Generally, modules as used herein include routines, programs, objects, components, data structures, and so on that perform particular tasks or implement particular data types. In further aspects, a memory generally stores the noted modules. The memory associated with a module may be a buffer or cache embedded within a processor, a RAM, a ROM, a flash memory, or another suitable electronic storage medium. In still further aspects, a module as envisioned by the present disclosure is implemented as an application-specific integrated circuit (ASIC), a hardware component of a system on a chip (SoC), as a programmable logic array (PLA), or as another suitable hardware component that is embedded with a defined configuration set (e.g., instructions) for performing the disclosed functions.
Program code embodied on a computer-readable medium may be transmitted using any appropriate medium, including but not limited to wireless, wireline, optical fiber, cable, RF, etc., or any suitable combination of the foregoing.

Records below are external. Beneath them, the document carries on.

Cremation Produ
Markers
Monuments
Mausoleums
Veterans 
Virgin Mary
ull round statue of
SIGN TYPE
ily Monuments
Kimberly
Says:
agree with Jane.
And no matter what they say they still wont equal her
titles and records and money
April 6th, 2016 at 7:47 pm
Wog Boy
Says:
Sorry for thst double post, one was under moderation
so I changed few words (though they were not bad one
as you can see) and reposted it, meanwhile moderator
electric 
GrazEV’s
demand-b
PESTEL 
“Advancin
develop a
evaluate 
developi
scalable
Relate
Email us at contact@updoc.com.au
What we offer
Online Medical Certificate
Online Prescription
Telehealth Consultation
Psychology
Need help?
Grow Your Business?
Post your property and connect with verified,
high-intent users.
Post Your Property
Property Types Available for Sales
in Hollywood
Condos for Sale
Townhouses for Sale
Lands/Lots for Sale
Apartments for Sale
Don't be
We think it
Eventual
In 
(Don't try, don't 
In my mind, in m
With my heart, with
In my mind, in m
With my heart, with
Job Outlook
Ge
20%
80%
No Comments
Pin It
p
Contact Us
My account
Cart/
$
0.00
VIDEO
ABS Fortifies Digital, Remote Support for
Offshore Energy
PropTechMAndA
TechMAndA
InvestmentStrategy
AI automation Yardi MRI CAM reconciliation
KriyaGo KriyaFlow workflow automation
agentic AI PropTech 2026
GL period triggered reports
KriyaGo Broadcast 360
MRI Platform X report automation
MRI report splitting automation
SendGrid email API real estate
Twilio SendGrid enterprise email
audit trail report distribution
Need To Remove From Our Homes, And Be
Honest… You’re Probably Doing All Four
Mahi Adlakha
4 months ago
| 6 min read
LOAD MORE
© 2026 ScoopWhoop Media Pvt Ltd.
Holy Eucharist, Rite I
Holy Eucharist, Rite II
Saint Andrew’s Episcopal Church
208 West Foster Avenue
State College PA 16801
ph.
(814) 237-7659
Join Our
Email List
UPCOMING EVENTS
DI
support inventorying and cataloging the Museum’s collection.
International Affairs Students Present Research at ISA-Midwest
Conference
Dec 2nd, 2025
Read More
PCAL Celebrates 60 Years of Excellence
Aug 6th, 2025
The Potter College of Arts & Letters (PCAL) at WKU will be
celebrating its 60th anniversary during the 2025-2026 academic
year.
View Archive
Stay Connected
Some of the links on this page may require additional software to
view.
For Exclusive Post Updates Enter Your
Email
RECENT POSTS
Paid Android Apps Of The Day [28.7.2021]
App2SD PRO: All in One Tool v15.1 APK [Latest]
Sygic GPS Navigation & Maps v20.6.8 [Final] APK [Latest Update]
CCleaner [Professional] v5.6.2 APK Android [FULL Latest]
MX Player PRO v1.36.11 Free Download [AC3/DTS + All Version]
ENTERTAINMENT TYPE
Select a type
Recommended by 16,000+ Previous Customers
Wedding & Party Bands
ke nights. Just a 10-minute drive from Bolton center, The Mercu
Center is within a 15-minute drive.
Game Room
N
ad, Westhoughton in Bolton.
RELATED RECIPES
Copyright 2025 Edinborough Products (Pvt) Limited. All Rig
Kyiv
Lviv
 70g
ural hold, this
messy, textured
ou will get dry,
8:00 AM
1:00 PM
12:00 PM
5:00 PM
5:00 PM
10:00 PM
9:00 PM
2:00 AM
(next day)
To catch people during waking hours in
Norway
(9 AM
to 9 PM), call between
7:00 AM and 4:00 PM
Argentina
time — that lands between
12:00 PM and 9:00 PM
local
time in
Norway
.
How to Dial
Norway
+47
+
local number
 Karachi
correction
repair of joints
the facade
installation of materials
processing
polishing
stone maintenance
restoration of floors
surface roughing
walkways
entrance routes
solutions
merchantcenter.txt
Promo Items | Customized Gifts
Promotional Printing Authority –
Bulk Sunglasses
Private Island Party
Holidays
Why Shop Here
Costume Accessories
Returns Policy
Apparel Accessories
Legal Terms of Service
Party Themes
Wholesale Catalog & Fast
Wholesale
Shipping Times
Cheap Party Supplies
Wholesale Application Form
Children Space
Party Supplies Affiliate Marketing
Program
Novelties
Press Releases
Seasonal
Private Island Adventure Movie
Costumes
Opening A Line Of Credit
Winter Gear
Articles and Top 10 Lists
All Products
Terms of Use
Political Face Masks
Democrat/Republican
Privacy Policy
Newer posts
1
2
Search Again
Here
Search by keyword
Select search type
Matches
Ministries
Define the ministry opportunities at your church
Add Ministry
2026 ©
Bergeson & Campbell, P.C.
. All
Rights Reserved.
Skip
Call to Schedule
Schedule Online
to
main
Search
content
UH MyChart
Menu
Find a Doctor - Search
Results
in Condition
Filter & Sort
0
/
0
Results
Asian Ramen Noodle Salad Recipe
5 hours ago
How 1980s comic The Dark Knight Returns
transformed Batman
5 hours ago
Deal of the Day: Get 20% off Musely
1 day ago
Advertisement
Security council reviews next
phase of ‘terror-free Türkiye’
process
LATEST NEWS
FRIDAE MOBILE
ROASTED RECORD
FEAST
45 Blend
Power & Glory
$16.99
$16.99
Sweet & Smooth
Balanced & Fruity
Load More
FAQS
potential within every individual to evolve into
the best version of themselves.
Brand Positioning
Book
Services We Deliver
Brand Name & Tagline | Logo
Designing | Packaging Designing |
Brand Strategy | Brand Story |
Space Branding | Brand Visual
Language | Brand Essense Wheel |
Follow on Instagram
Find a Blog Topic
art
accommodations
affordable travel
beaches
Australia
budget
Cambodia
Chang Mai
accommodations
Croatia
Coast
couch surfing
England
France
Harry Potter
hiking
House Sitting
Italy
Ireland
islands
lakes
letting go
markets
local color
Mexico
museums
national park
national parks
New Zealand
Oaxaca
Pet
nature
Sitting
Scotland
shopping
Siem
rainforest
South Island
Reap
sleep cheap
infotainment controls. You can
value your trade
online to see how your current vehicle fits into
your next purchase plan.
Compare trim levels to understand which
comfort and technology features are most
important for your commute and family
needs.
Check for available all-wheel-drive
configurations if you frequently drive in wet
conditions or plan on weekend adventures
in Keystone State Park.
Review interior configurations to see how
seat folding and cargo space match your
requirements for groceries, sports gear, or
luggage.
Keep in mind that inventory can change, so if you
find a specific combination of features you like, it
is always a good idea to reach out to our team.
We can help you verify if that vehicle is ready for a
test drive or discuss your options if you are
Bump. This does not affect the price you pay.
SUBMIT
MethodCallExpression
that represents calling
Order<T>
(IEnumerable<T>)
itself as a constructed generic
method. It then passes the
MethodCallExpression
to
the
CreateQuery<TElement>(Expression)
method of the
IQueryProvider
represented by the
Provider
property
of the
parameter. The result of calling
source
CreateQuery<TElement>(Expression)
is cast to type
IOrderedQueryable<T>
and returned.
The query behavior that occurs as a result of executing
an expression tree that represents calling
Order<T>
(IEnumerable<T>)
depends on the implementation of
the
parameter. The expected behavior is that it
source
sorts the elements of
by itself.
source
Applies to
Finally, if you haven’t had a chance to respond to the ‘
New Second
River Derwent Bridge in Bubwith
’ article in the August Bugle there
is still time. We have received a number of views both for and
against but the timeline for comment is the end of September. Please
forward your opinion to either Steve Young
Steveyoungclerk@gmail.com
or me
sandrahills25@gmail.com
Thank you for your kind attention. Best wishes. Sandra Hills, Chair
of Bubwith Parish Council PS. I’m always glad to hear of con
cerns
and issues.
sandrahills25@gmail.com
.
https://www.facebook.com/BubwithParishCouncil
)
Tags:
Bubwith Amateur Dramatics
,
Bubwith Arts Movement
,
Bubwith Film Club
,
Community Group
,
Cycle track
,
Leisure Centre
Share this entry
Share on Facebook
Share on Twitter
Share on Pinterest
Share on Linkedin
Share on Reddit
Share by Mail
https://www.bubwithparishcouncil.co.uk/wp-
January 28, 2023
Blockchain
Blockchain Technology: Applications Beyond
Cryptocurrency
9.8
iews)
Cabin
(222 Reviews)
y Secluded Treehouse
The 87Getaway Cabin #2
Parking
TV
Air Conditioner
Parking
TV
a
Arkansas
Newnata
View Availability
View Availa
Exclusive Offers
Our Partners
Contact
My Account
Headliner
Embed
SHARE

Computer program code for carrying out operations for aspects of the present arrangements may be written in any combination of one or more programming languages, including an object-oriented programming language such as Java™ Smalltalk, C++ or the like and conventional procedural programming languages, such as the “C” programming language or similar programming languages. The program code may execute entirely on the user's computer, partly on the user's computer, as a stand-alone software package, partly on the user's computer and partly on a remote computer, or entirely on the remote computer or server. In the latter scenario, the remote computer may be connected to the user's computer through any type of network, including a local area network (LAN) or a wide area network (WAN), or the connection may be made to an external computer (for example, through the Internet using an Internet Service Provider).
The terms “a” and “an,” as used herein, are defined as one or more than one. The term “plurality,” as used herein, is defined as two or more than two. The term “another,” as used herein, is defined as at least a second or more. The terms “including” and/or “having,” as used herein, are defined as comprising (i.e., open language). The phrase “at least one of . . . and . . . ” as used herein refers to and encompasses any and all possible combinations of one or more of the associated listed items. As an example, the phrase “at least one of A, B, and C” includes A only, B only, C only, or any combination thereof (e.g., AB, AC, BC or ABC).
Aspects herein can be embodied in other forms without departing from the spirit or essential attributes thereof. Accordingly, reference should be made to the following claims, rather than to the foregoing specification, as indicating the scope hereof.